▶ Selected excerpt
———
In our experience, however, most website owners find it hard to keep things up to date. We realized this when a long-time client of ours asked us to make some changes at his website. We went in and found everything clean, tidy, and current. That experience made me realize how rarely that’s the case. Nearly always, there are plugins that need to be updated, pages that are no longer accurate, and other little tasks to take care of. The surprise of seeing a spick and span website reminded me that keeping a website up to date can sometimes seem downright overwhelming.
Here are three things you can do to make it easier.
Put your website on your checklist
You probably have at least a mental checklist of things to do when your circumstances change. If you have staff turnover, you get your office keys back from the staffer who’s leaving and introduce the new team member to everyone. When you update your menu, you send the new files to the printer.
Add your website to those lists. When you have staff turnover, update your team page. When you update your menu, upload the files to your website.
You can add “Update website” to just about all those checklists.
Update posts and pages
Marketing guru Neil Patel produces lots of great content — and he also refreshes old content on a regular basis. You should be adding fresh content on a regular basis, but you can also check pages regularly to make sure your information is still accurate.
Maybe you’ve changed your position on a question, bought new machinery, added a technique or discovered a new resource. Maybe your statistics have become outdated or you wrote “for five years”and by now it’s more like seven.
Take a minute to update your page or post, or have your web team do that for you.
Schedule updates
WordPress websites need regular updates for plugins and versions, even when you are not updating your content. Use a tool like ManageWP to simplify those updates, or just make it a habit to check for updates on a weekly basis.
Keeping everything updated can help keep your website secure and stave off technical difficulties.
———
▶ Data shown

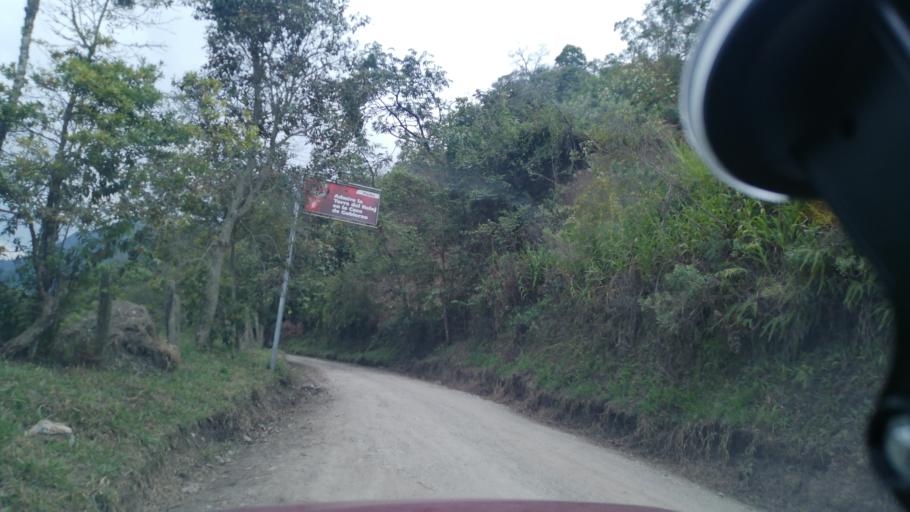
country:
———
▶ Goals
a: Translate this sentence from the text on website upkeep into Spanish: "Keeping everything updated can help keep your website secure and stave off technical difficulties."
b: Which tool does the text on website upkeep name for simplifying WordPress plugin and version updates?
Work only from the text on website upkeep and ignore the lines.

▶ Solutions to the problems
a: Mantener todo actualizado puede ayudar a que tu sitio web siga siendo seguro y a evitar dificultades técnicas.

b: ManageWP.